Your instructions:
Only one stretch of the data is wanted: the line containing "Status Report on", the line containing "Status of Amendment", and every line between them, copied exactly.

[[ Dataset entries open ]]

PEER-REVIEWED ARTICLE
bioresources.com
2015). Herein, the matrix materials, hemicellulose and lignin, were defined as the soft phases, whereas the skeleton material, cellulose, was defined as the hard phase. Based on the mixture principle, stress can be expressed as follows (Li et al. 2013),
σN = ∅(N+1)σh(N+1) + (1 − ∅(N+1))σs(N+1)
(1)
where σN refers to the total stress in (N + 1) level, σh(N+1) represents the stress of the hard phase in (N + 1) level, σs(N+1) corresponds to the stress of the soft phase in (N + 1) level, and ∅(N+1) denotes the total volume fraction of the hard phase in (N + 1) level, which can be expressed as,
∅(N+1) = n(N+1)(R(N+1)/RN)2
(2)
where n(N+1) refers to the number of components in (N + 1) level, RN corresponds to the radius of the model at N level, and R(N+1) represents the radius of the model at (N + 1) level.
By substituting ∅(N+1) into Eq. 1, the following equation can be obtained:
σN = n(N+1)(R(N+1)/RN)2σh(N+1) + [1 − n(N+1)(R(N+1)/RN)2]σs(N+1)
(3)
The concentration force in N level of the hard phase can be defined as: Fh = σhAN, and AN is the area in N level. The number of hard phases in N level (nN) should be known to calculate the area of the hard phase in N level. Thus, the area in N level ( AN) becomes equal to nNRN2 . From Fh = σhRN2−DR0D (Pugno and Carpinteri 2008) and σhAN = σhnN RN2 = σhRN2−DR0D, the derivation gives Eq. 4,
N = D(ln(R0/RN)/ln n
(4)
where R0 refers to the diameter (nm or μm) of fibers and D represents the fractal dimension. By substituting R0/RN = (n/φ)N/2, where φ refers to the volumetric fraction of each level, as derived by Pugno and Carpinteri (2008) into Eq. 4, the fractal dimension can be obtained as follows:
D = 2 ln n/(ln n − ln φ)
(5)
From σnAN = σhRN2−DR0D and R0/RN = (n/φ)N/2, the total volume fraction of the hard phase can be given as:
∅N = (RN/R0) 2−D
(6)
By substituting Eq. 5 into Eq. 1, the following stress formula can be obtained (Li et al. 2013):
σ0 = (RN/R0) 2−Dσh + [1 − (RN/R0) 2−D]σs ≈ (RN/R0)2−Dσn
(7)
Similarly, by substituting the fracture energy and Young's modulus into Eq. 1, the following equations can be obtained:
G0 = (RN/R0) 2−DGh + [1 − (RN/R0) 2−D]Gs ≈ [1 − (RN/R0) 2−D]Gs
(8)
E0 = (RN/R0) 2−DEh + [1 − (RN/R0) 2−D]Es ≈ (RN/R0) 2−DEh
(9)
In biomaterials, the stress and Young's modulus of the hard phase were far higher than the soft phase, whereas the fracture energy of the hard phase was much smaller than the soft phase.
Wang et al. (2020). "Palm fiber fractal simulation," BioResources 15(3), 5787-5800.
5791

[[ Dataset entries closed ]]
[[ Dataset entries open ]]

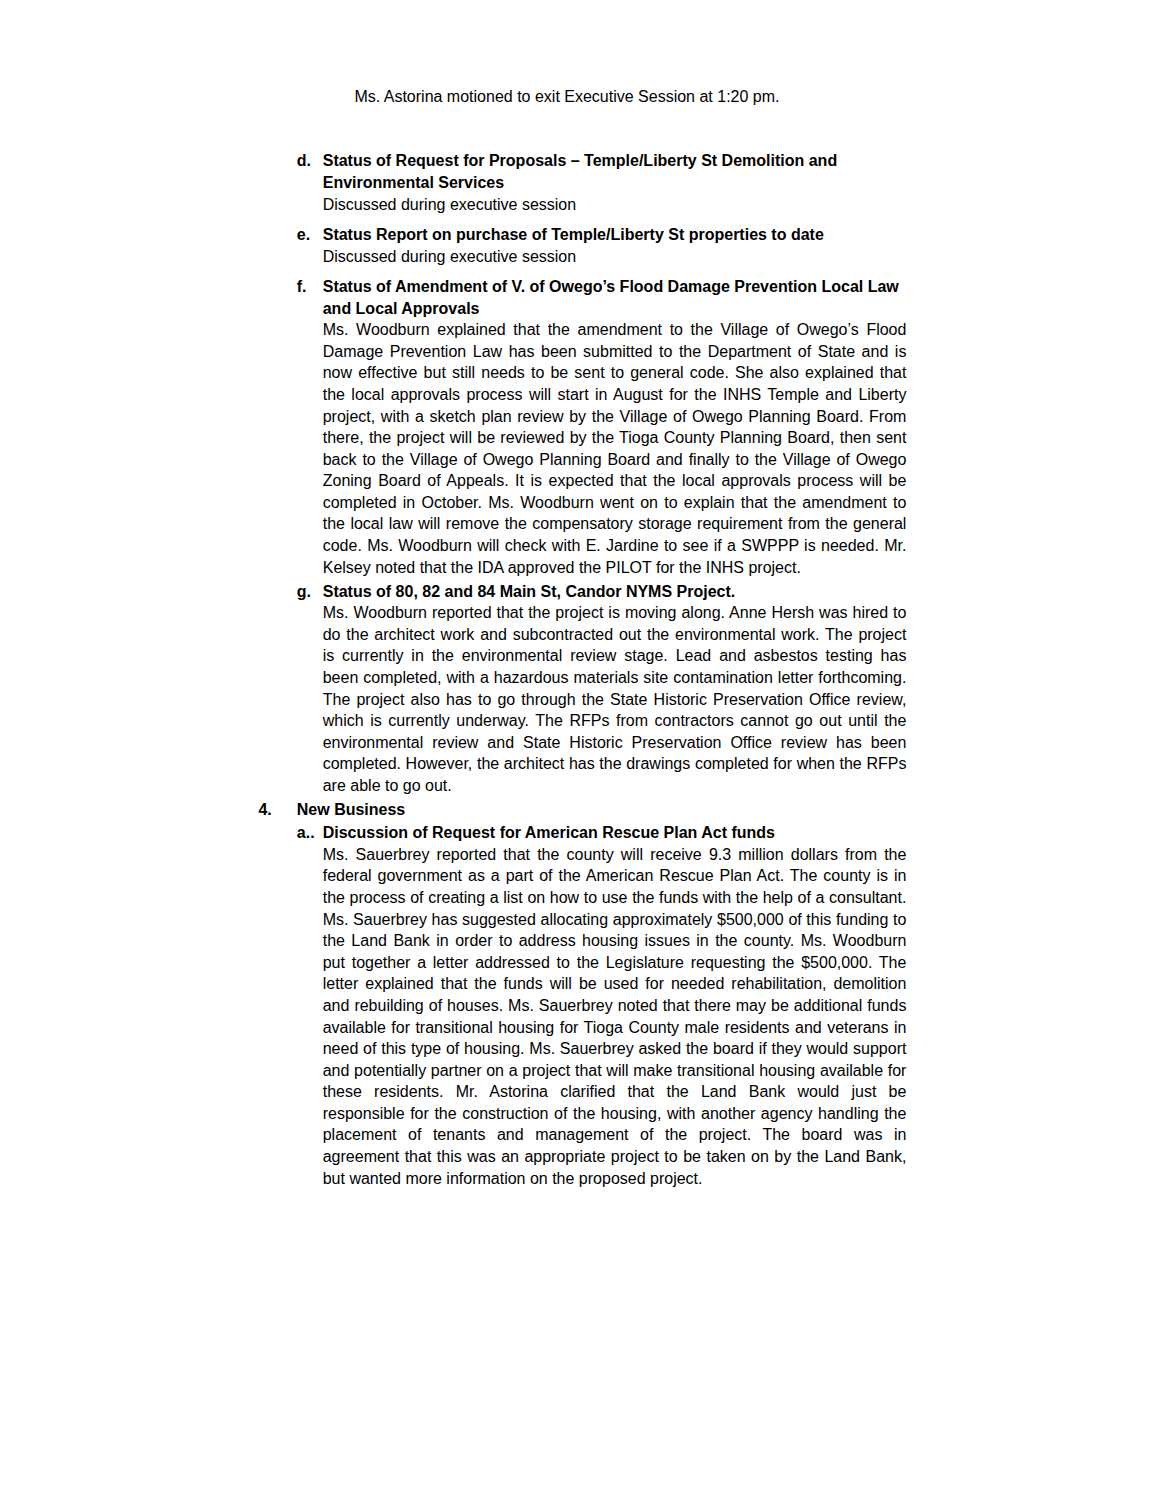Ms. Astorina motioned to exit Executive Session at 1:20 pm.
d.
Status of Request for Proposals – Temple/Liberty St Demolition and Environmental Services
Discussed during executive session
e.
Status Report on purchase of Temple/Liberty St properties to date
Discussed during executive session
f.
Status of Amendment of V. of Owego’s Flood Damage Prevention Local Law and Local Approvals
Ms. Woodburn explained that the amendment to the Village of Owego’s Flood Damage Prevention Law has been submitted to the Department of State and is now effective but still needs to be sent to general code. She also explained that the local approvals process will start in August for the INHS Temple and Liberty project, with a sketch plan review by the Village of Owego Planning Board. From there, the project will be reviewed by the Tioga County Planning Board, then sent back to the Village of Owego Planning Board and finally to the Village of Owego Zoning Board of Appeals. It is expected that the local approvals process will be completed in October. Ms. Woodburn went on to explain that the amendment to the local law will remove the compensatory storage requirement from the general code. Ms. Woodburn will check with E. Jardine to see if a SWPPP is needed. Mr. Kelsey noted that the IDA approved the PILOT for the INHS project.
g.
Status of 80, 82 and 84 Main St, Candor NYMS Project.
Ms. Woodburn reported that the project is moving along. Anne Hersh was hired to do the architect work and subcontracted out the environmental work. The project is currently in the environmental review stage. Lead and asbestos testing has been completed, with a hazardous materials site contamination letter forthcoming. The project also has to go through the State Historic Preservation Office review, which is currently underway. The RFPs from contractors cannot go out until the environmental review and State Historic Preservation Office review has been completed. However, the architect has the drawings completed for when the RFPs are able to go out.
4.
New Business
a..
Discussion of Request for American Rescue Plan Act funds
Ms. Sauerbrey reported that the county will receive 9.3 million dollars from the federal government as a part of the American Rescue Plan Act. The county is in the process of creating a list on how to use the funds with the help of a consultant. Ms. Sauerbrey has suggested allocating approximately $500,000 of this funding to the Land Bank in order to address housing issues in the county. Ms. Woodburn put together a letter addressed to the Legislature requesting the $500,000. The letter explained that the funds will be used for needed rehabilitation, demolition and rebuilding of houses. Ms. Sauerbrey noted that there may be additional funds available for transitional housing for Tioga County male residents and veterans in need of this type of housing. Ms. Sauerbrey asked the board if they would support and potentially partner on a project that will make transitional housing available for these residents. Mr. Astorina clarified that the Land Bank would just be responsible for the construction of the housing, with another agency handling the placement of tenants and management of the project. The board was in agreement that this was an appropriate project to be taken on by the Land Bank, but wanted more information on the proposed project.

[[ Dataset entries closed ]]
[[ Dataset entries open ]]

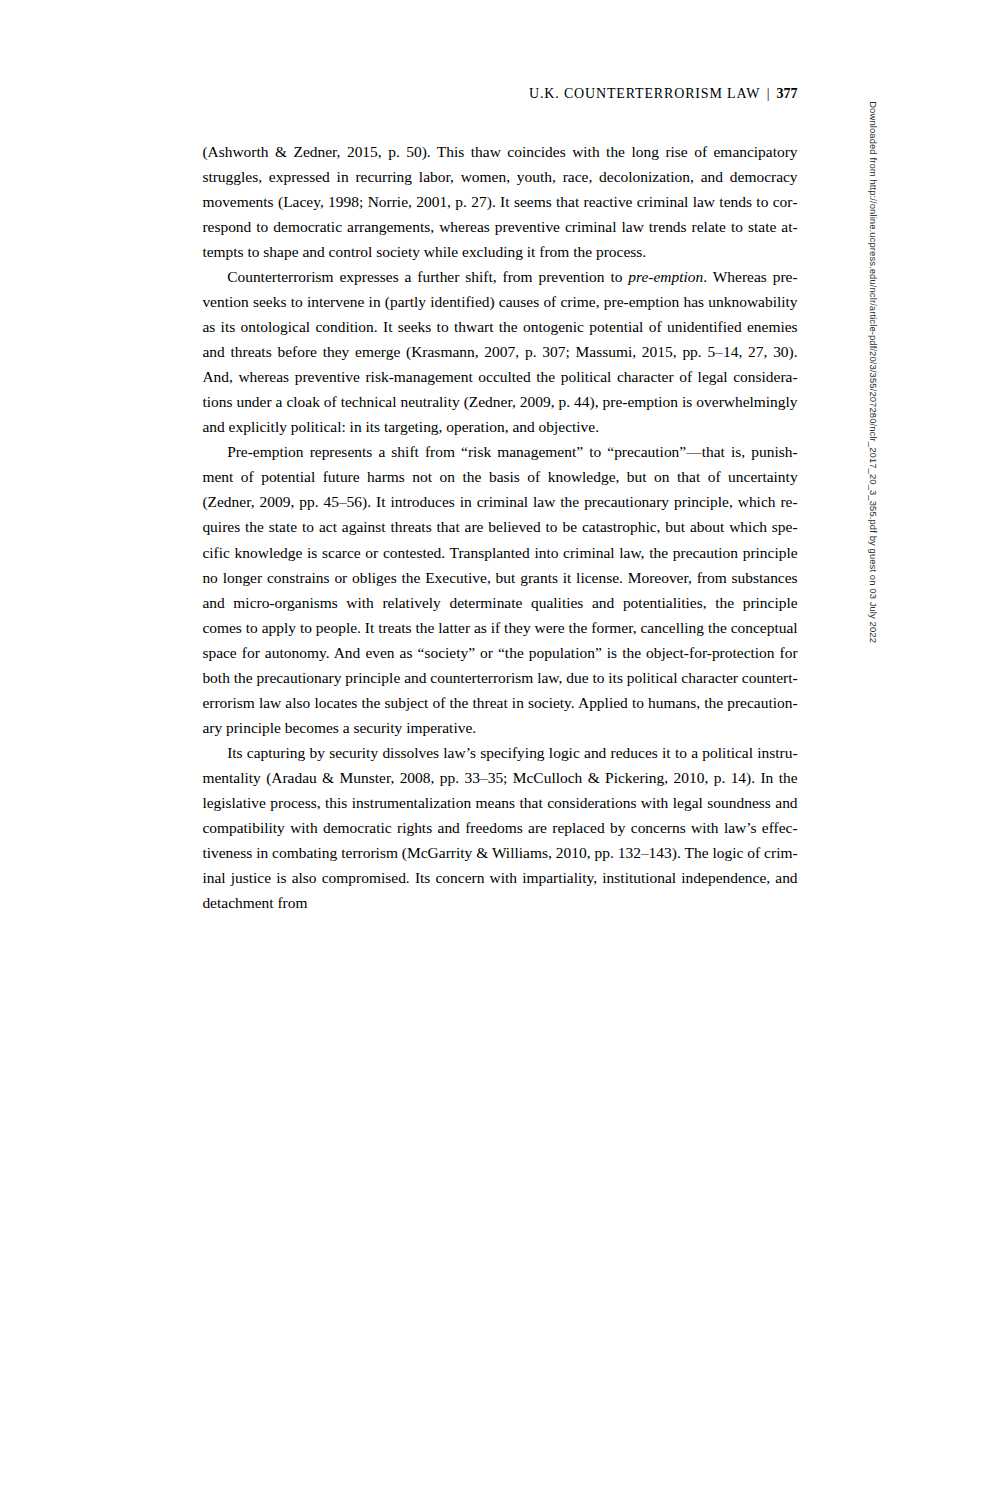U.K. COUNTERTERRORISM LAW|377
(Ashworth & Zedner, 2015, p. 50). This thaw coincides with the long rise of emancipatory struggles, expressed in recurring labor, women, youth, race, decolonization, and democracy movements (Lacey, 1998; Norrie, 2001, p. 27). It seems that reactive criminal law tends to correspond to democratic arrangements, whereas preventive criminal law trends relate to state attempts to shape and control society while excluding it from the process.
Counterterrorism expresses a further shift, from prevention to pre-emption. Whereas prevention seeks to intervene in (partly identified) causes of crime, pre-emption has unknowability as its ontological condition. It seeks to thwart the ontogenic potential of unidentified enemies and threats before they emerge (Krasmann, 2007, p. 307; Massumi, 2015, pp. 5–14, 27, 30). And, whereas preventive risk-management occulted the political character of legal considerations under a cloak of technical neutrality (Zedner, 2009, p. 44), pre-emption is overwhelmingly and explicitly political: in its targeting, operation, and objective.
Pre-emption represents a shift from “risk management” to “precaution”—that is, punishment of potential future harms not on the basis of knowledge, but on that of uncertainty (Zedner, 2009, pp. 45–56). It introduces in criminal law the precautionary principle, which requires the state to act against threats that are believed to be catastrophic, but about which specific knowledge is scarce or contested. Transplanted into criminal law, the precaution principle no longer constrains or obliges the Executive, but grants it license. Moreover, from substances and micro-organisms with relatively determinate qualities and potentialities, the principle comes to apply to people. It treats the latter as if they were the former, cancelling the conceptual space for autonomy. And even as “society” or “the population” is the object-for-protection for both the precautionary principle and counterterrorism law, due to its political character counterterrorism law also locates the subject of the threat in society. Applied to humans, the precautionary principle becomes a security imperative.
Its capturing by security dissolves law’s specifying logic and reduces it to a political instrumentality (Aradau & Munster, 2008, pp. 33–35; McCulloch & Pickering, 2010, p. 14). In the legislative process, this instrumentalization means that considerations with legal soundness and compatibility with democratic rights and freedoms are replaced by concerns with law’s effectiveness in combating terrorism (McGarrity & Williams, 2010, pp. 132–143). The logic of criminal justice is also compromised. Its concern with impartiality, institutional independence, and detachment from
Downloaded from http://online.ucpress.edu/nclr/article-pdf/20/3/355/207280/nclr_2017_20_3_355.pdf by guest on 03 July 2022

[[ Dataset entries closed ]]

Finished exercise:
Status Report on purchase of Temple/Liberty St properties to date
Discussed during executive session
f.
Status of Amendment of V. of Owego’s Flood Damage Prevention Local Law and Local Approvals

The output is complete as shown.